Awk in Shell Script
Awk has had a reputation of being overly complex and difficult to use. Scripting languages such as the UNIX shell and specialty tools such as awk and sed have been a standard part of the UNIX landscape since it became commercially available.
Indeed, both awk and sed are rather peculiar tools/languages. Both be familiar with traditional UNIX “regular expressions”, but not trivial to learn. Both tools seem to offer too many features. Therefore, understanding all the features of awk and sed and confidently applying them can take a while. The user can quickly and efficiently apply these tools once he/she understands their general usefulness and will become familiar with a subset of their most useful features. Explore this article and know more about awk in shell script.
A APROPOS ABOUT REGULAR EXPRESSIONS
Awk was named after its original developers: Aho, Weinberger, and Kernighan. Awk scripts are readily portable across all flavors of UNIX/Linux.
Awk is usually engaged to reprocess structured textual data. It can definitely be used as part of a command-line filter sequence, since by default, it expects its input from the standard input stream (stdin) and writes its output to the standard output stream (stdout). In some of the most operational applications, awk is used in concert with sed complementing each other’s strengths.
The following shell command scans the contents of a file called old file, changing all events of the word “UNIX” to “Linux” and writing the resulting text to a file called new file.
$ awk ‘{gsub(/UNIX/, “Linux”); print}’ oldfile \>\
newfile
Awk does not change the contents of the original file, it behaves as a stream editor passively writing new content to an output stream. Awk is commonly invoked from a parent shell script covering a grander scope, it can be used directly from the command line to perform a single direct task as just shown.
Although awk has been employed to perform a variety of tasks, it is most suitable for construing and manipulating textual data and generating formatted reports.

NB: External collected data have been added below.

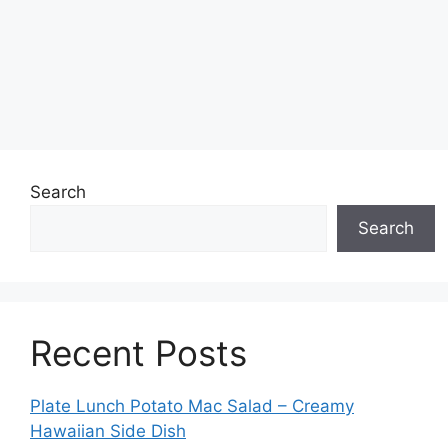
Search
Search
Recent Posts
Plate Lunch Potato Mac Salad – Creamy
Hawaiian Side Dish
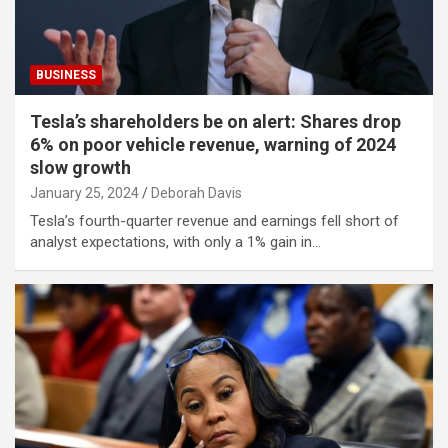
BUSINESS
Tesla’s shareholders be on alert: Shares drop
6% on poor vehicle revenue, warning of 2024
slow growth
January 25, 2024
Deborah Davis
Tesla’s fourth-quarter revenue and earnings fell short of
analyst expectations, with only a 1% gain in…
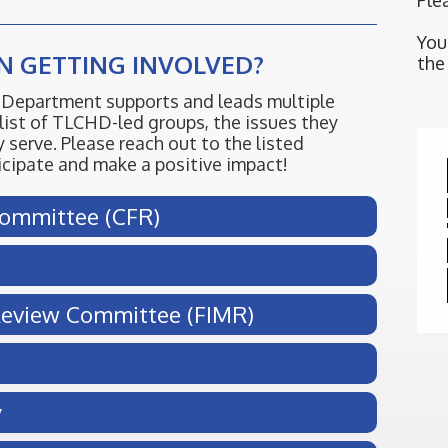
Ple
You
IN GETTING INVOLVED?
the
Department supports and leads multiple
list of TLCHD-led groups, the issues they
 serve. Please reach out to the listed
ticipate and make a positive impact!
Committee (CFR)
 Review Committee (FIMR)
y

A distinctive example application for awk is one where a lengthy system log file needs to be examined and summarized into a formatted report. Consider the log files generated by the send mail daemon or the uucp program. These files are usually lengthy, boring, and generally hard on a system administrator’s eyes. An awk script can be employed to parse each entry, produce a set of counts and flag those entries which represent chary activity.

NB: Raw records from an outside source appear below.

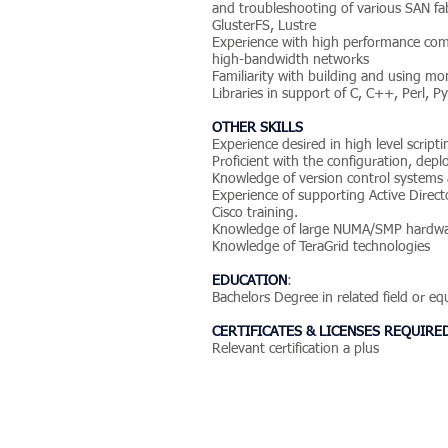
and troubleshooting of various SAN fab
GlusterFS, Lustre
Experience with high performance com
high-bandwidth networks
Familiarity with building and using moni
Libraries in support of C, C++, Perl, Py
OTHER SKILLS
Experience desired in high level script
Proficient with the configuration, dep
Knowledge of version control systems 
Experience of supporting Active Direc
Cisco training.
Knowledge of large NUMA/SMP hardwa
Knowledge of TeraGrid technologies
EDUCATION
:
Bachelors Degree in related field or e
CERTIFICATES & LICENSES REQUIRE
Relevant certification a plus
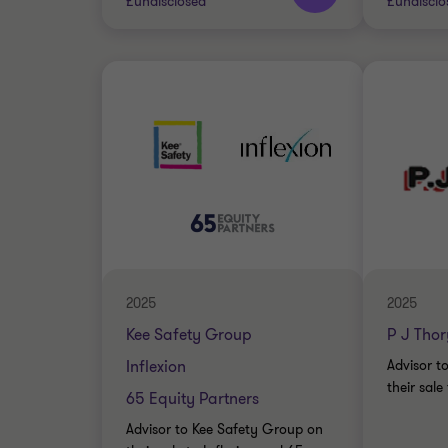
£undisclosed
£undisclo
Grant Thornton team
Grant 
Jon Bramwell
INDUST
Director, UK Debt
BUY SI
Advisory
TRANSA
INDUSTRIALS
DEBT ADVISORY
2025
2025
Kee Safety Group
P J Thor
Inflexion
Advisor t
their sale
65 Equity Partners
Advisor to Kee Safety Group on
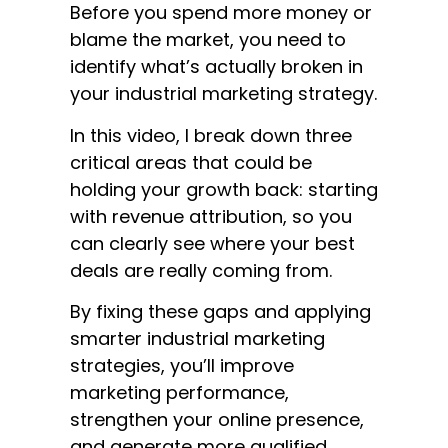
Before you spend more money or
blame the market, you need to
identify what’s actually broken in
your industrial marketing strategy.
In this video, I break down three
critical areas that could be
holding your growth back: starting
with revenue attribution, so you
can clearly see where your best
deals are really coming from.
By fixing these gaps and applying
smarter industrial marketing
strategies, you’ll improve
marketing performance,
strengthen your online presence,
and generate more qualified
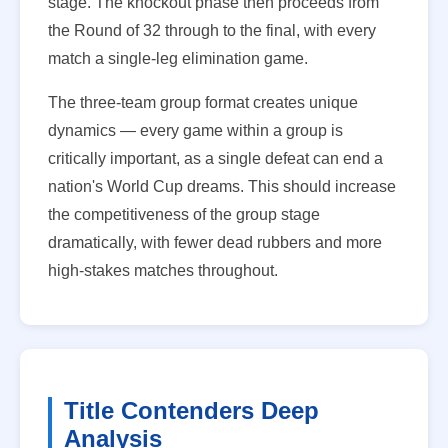
stage. The knockout phase then proceeds from
the Round of 32 through to the final, with every
match a single-leg elimination game.
The three-team group format creates unique
dynamics — every game within a group is
critically important, as a single defeat can end a
nation's World Cup dreams. This should increase
the competitiveness of the group stage
dramatically, with fewer dead rubbers and more
high-stakes matches throughout.
Title Contenders Deep
Analysis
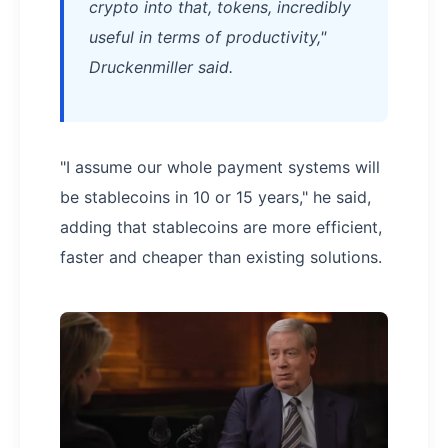
crypto into that, tokens, incredibly
useful in terms of productivity,"
Druckenmiller said.
"I assume our whole payment systems will
be stablecoins in 10 or 15 years," he said,
adding that stablecoins are more efficient,
faster and cheaper than existing solutions.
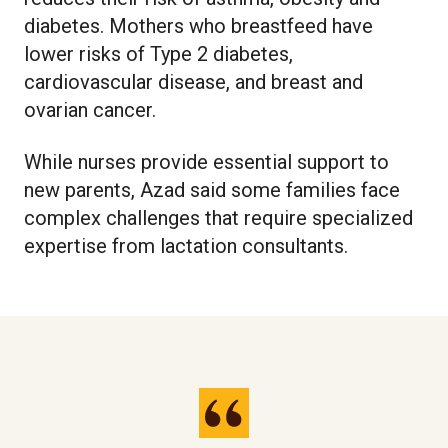
diabetes. Mothers who breastfeed have
lower risks of Type 2 diabetes,
cardiovascular disease, and breast and
ovarian cancer.
While nurses provide essential support to
new parents, Azad said some families face
complex challenges that require specialized
expertise from lactation consultants.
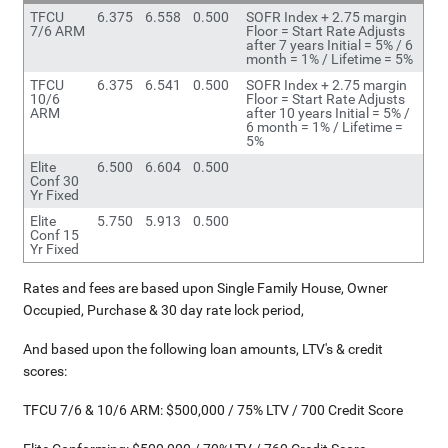
TFCU
6.375
6.558
0.500
SOFR Index + 2.75 margin
7/6 ARM
Floor = Start Rate Adjusts
after 7 years Initial = 5% / 6
month = 1% / Lifetime = 5%
TFCU
6.375
6.541
0.500
SOFR Index + 2.75 margin
10/6
Floor = Start Rate Adjusts
ARM
after 10 years Initial = 5% /
6 month = 1% / Lifetime =
5%
Elite
6.500
6.604
0.500
Conf 30
Yr Fixed
Elite
5.750
5.913
0.500
Conf 15
Yr Fixed
Rates and fees are based upon Single Family House, Owner
Occupied, Purchase & 30 day rate lock period,
And based upon the following loan amounts, LTV's & credit
scores:
TFCU 7/6 & 10/6 ARM: $500,000 / 75% LTV / 700 Credit Score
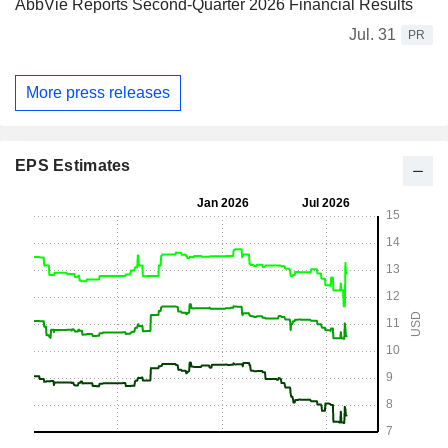
AbbVie Reports Second-Quarter 2026 Financial Results
Jul. 31
PR
More press releases
EPS Estimates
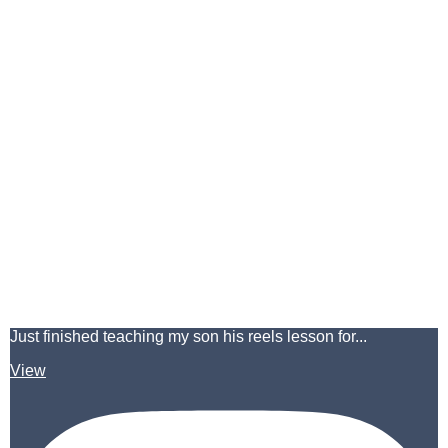
Just finished teaching my son his reels lesson for...
View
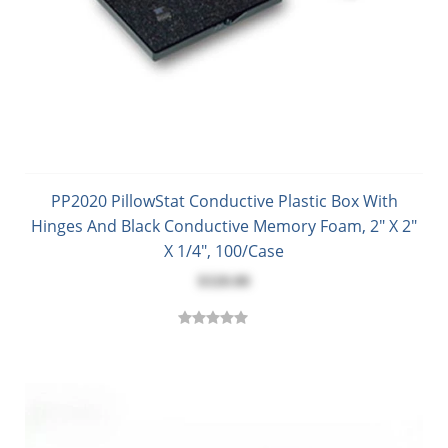
PP2020 PillowStat Conductive Plastic Box With
Hinges And Black Conductive Memory Foam, 2" X 2"
X 1/4", 100/Case
$320.00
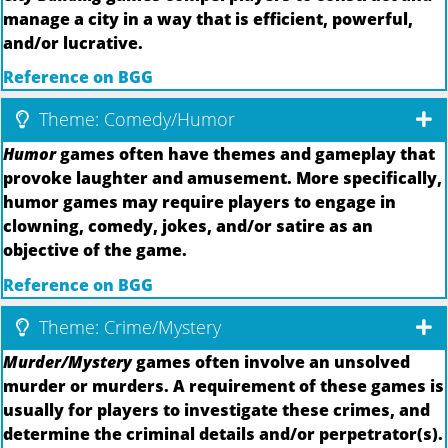
manage a city in a way that is efficient, powerful,
and/or lucrative.
Reference on BGG
Theme: Comedy/Humor
Humor
games often have themes and gameplay that
provoke laughter and amusement. More specifically,
humor games may require players to engage in
clowning, comedy, jokes, and/or satire as an
objective of the game.
Reference on BGG
Theme: Crime/Mystery
Murder/Mystery
games often involve an unsolved
murder or murders. A requirement of these games is
usually for players to investigate these crimes, and
determine the criminal details and/or perpetrator(s).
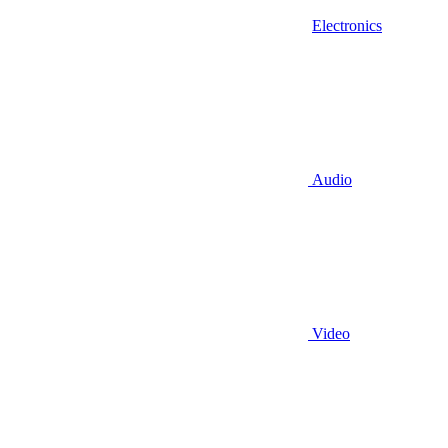
Electronics
Audio
Video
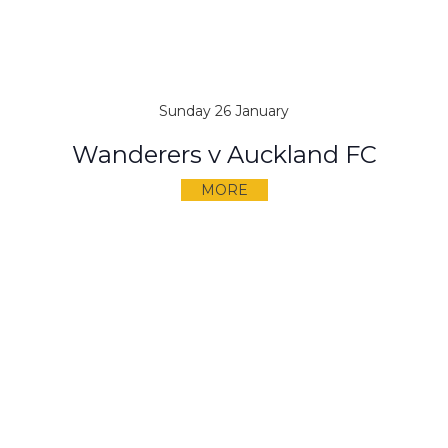
Sunday 26 January
Wanderers v Auckland FC
MORE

Awk scripts is easy-to-read and are often several pages in length. The awk language offers the typical programming constructs expected in any high-level programming language. It has been defined as an interpreted version of the C language, but although there are comparisons, awk differs from C both semantically and syntactically.
AWK INVOCATION
At least two distinct methods can be used to invoke awk. The first includes the awk script in-line within the command line. The second allows the programmer to save the awk script to a file and denote to it on the command line.
awk ‘{
awk -Fc -f script_file [data-file-list …]
Notice that data-file-list is always optional, since by default awk reads from standard input. As a general rule, it is a good idea to maintain the awk script in a different file if it is of any significant size. The -F option controls the input field-delimiter character. The following are all valid instances of invoking awk at a shell prompt:
$ ls -l | awk -f
$ awk -f
$ awk -F: ‘{ print $2 }’
$ awk {‘print’} input_file
If the user acquires a thorough understanding of awk’s behavior, the complexity of the language syntax will not be so great. Awk offers a very well-defined and useful process model. The programmer is able to define groups of actions to occur in sequence before any data processing is performed, while each input record is processed, and after all input data has been processed.

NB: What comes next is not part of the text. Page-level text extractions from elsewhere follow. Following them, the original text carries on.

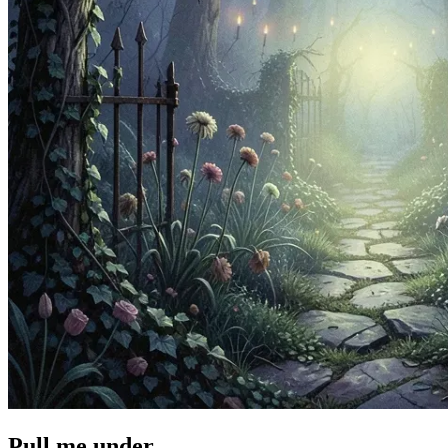
Pull me under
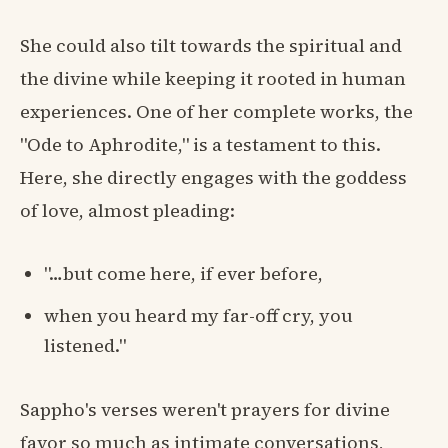
She could also tilt towards the spiritual and
the divine while keeping it rooted in human
experiences. One of her complete works, the
"Ode to Aphrodite," is a testament to this.
Here, she directly engages with the goddess
of love, almost pleading:
"…but come here, if ever before,
when you heard my far-off cry, you
listened."
Sappho's verses weren't prayers for divine
favor so much as intimate conversations,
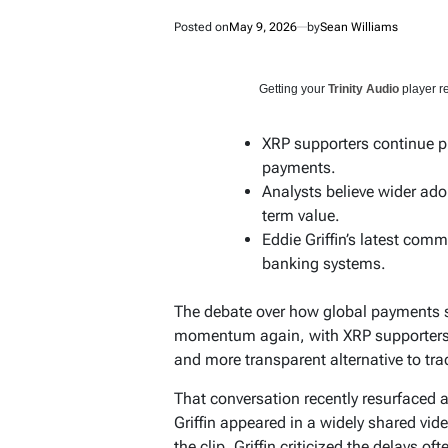
Posted on
May 9, 2026
by
Sean Williams
Getting your
Trinity Audio
player re
XRP supporters continue p
payments.
Analysts believe wider ado
term value.
Eddie Griffin’s latest com
banking systems.
The debate over how global payments sh
momentum again, with XRP supporters p
and more transparent alternative to tr
That conversation recently resurfaced 
Griffin appeared in a widely shared vid
the clip, Griffin criticized the delays o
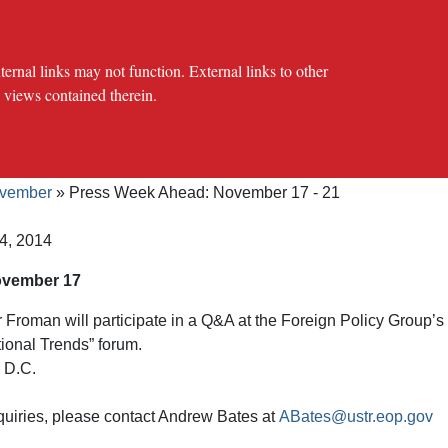
al links may not function. External links to other
e views contained therein.
crumb
cy Offices
Press Office
The USTR Archives
2007-2024 Pr
vember
Press Week Ahead: November 17 - 21
4, 2014
ovember 17
roman will participate in a Q&A at the Foreign Policy Group’s
ional Trends” forum.
 D.C.
quiries, please contact Andrew Bates at
ABates@ustr.eop.gov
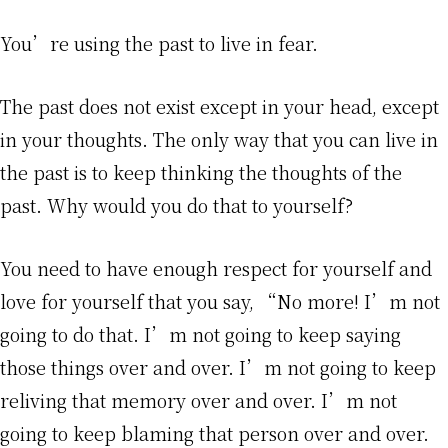
You’re using the past to live in fear.
The past does not exist except in your head, except
in your thoughts. The only way that you can live in
the past is to keep thinking the thoughts of the
past. Why would you do that to yourself?
You need to have enough respect for yourself and
love for yourself that you say, “No more! I’m not
going to do that. I’m not going to keep saying
those things over and over. I’m not going to keep
reliving that memory over and over. I’m not
going to keep blaming that person over and over.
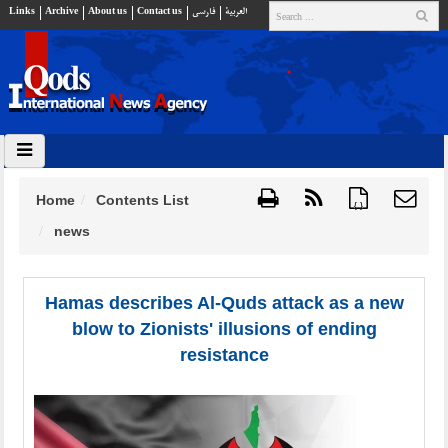
Links
Archive
About us
Contact us
فارسي
العربية
Home
Contents List
{ }
news
Hamas describes Al-Quds attack as a new
blow to Zionists' illusions of ending
resistance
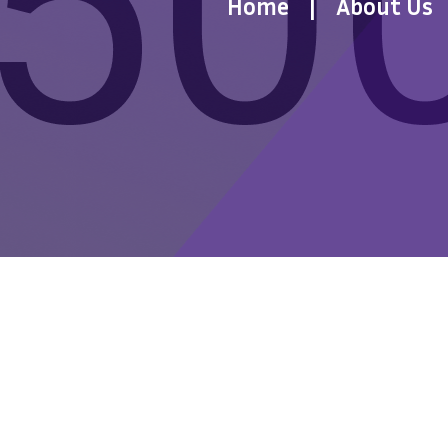
Home
About Us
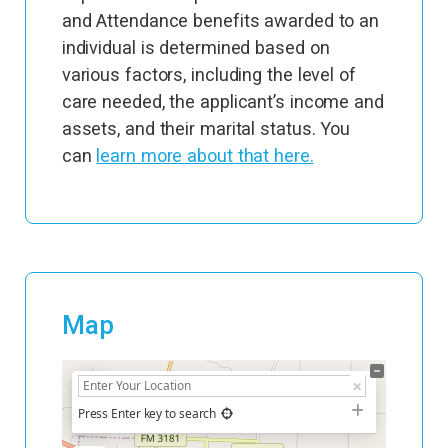
and Attendance benefits awarded to an
individual is determined based on
various factors, including the level of
care needed, the applicant’s income and
assets, and their marital status. You
can
learn more about that here.
Map
+
−
Press Enter key to search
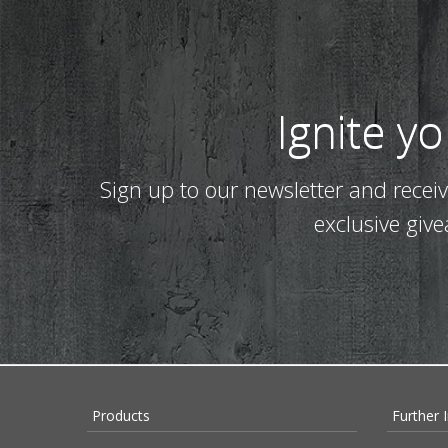
Ignite y
Sign up to our newsletter and recei
exclusive giv
Products
Further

With these groups in mind, the basic syntactical format of any awk script is as follows:
BEGIN { }
{ }
END { }
The code within the BEGIN section is executed by awk before it scans any of its input data. This section can be used to initialize user-defined variables or change the value of a built-in variable. If the user’s script is generating a formatted report, then the user might want to print out a heading in this section. The code within the END section is executed by awk after all of its input data has been processed. Both the END and BEGIN sections are optional in an awk script. The middle section is the implicit main input loop of an awk script. This section must contain at least one explicit action. That action can be as simple as an unconditional print statement. The code in this section is executed each time a record is encountered in the input data set. By default, a record delimiter is a line-feed character. So by default, a record is a single line of text. The programmer can redefine the default value of the record delimiter.
THE VERDICT
Scripting languages and specialty tools that allow fast development have been widely accepted for quite some time. Both awk and sed deserve a spot on any Linux developer’s and administrator’s workbench. Both tools are a standard part of any Linux platform. Together, awk and sed can be used to implement effectively any text filtering application—such as perform repetitive edits to data streams and files. We hope the information provided in this article is useful and inspires you to begin or expand your use of these tools.